A caricatura (e outras variantes de humor), que até
1807 não tinha conseguido despontar, romper a carapaça inquisitorial da
monarquia portuguesa, vai-se manter sufocada sob o regime inquisitorial do
protectorado, sufocada ao longo de todo o processo revolucionário liberal que
já germina, cresce e dá as primeiras vitimas em Portugal.
Serão os ingleses a criarem, por nós, as caricaturas
que então exportavam, e circulavam em Portugal, muitas delas já adaptadas às
vicissitudes da nossa política, da nossa sociedade. Assim se satisfazia
medianamente as nossas necessidades satíricas, porque as necessidades do riso
sempre ficaram satisfeitas com o anedotário de taberna, em humor mais incisivo,
contundente e secreto, numa comunhão popular entre amigos, entre o povo.

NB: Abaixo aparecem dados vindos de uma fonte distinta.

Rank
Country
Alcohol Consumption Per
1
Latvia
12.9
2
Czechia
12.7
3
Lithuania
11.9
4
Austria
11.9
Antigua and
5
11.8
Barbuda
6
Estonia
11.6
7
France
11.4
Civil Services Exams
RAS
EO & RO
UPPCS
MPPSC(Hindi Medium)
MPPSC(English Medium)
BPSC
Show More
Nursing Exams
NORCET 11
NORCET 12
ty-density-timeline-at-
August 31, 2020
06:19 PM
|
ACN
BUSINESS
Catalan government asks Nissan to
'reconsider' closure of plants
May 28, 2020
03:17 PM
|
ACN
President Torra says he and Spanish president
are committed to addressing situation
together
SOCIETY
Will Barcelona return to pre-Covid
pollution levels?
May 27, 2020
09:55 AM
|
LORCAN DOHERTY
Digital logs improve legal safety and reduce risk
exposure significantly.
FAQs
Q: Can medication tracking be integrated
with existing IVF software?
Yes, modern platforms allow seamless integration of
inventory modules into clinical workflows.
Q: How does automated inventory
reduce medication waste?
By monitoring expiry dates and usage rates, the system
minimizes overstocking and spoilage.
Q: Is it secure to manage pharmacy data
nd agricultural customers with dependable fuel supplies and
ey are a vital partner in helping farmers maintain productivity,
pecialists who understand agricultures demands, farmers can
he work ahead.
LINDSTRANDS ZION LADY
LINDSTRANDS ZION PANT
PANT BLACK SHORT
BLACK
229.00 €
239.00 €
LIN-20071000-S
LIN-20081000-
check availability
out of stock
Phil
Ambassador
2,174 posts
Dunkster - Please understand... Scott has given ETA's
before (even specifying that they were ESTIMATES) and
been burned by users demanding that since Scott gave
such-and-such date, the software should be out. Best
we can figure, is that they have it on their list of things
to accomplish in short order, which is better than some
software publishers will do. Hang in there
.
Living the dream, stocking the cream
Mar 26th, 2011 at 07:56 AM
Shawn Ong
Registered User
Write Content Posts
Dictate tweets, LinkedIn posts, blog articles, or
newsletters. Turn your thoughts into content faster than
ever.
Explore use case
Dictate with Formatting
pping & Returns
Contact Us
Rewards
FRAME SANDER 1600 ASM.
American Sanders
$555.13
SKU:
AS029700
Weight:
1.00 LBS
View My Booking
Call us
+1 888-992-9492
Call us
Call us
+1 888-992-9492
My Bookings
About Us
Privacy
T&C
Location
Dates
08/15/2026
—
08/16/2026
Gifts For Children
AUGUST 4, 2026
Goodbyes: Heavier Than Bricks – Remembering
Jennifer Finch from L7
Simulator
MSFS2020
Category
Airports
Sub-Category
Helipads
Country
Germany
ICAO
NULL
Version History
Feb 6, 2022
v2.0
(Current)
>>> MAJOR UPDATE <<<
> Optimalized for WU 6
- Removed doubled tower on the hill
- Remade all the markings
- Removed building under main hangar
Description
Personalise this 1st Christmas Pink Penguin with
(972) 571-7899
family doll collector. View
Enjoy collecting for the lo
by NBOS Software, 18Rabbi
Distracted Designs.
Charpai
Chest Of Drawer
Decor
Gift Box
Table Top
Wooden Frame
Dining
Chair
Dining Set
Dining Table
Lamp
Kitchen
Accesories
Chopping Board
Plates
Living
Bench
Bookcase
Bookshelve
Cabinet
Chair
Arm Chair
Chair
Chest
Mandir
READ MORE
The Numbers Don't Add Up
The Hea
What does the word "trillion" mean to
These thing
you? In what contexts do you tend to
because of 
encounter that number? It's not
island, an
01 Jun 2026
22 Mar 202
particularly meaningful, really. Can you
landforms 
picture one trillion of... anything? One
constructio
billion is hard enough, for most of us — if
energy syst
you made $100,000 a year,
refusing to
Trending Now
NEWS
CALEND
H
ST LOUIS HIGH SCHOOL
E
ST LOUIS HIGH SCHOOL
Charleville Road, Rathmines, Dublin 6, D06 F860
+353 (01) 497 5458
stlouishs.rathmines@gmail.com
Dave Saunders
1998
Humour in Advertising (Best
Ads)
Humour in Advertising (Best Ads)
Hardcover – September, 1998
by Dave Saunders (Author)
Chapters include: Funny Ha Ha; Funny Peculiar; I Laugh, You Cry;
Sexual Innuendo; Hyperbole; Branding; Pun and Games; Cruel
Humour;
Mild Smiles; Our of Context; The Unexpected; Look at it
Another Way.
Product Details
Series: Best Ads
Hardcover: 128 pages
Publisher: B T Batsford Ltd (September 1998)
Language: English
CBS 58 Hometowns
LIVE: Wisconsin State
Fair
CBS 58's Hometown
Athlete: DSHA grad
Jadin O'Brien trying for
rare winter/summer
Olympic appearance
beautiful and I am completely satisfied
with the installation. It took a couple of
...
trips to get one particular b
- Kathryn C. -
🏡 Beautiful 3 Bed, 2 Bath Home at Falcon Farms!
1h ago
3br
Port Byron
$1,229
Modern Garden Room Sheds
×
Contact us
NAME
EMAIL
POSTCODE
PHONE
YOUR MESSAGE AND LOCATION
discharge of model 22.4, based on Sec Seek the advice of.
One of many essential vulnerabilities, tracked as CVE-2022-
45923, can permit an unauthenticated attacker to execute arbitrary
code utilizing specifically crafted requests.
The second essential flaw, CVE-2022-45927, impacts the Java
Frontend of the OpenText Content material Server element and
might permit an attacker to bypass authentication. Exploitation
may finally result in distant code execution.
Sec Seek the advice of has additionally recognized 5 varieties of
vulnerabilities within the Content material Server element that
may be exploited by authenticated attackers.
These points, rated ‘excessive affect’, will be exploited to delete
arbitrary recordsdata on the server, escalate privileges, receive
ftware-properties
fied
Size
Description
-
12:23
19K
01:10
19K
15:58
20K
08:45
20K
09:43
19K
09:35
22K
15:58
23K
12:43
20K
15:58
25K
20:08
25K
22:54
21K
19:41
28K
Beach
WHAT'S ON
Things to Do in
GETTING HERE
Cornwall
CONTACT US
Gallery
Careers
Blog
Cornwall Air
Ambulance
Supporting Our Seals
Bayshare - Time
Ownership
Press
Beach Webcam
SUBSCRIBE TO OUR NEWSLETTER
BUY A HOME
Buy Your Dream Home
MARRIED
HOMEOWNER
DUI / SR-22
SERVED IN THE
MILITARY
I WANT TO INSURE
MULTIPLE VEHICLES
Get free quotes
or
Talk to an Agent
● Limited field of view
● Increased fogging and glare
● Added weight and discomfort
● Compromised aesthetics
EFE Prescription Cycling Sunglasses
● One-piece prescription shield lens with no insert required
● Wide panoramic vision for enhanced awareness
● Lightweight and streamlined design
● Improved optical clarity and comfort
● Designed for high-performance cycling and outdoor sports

Verificar-se-á, entretanto, a vitória do liberalismo,
a queda deste, perante um miguelismo anti-revolucionário e absolutista, para de
novo se criarem condições de progresso, com o exílio daquele, mas em nenhuma
das circunstâncias os artistas portugueses procuraram, desenvolveram aptidões
para usar a caricatura como arma de ataque, ou de revolta.
Seria apenas no início dos anos 40 (do séc. XIX) que a
sátira politica desenhada daria os primeiros passos em Portugal (de uma forma
violenta), sob a influencia inglesa. Nos anos 60, sob a pena de Nogueira da
Silva, a caricatura francesa começaria então a ser mais influente, a ser o
exemplo, o guia da nossa arte humorística.
Disto tudo se deduz que, nas origens, nada devemos
directamente á Revolução Francesa, no campo caricatural, e que tudo devemos,
por forma indirecta. São as ironias da historia.